▶ _TASK DETAILS_
Copy each line of the data below with the word "from".

INPUT DATA: Begin

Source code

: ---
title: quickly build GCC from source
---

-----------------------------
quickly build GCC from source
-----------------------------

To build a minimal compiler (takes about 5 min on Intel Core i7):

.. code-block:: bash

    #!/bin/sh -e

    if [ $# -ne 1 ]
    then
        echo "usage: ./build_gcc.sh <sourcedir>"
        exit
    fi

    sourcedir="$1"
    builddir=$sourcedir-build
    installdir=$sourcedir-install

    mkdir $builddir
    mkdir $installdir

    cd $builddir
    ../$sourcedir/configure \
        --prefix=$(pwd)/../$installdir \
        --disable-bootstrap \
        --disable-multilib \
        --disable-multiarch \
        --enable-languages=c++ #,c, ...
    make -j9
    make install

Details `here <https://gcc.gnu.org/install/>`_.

INPUT DATA: End

▶ _EXERCISE RESULT_
title: quickly build GCC from source
quickly build GCC from source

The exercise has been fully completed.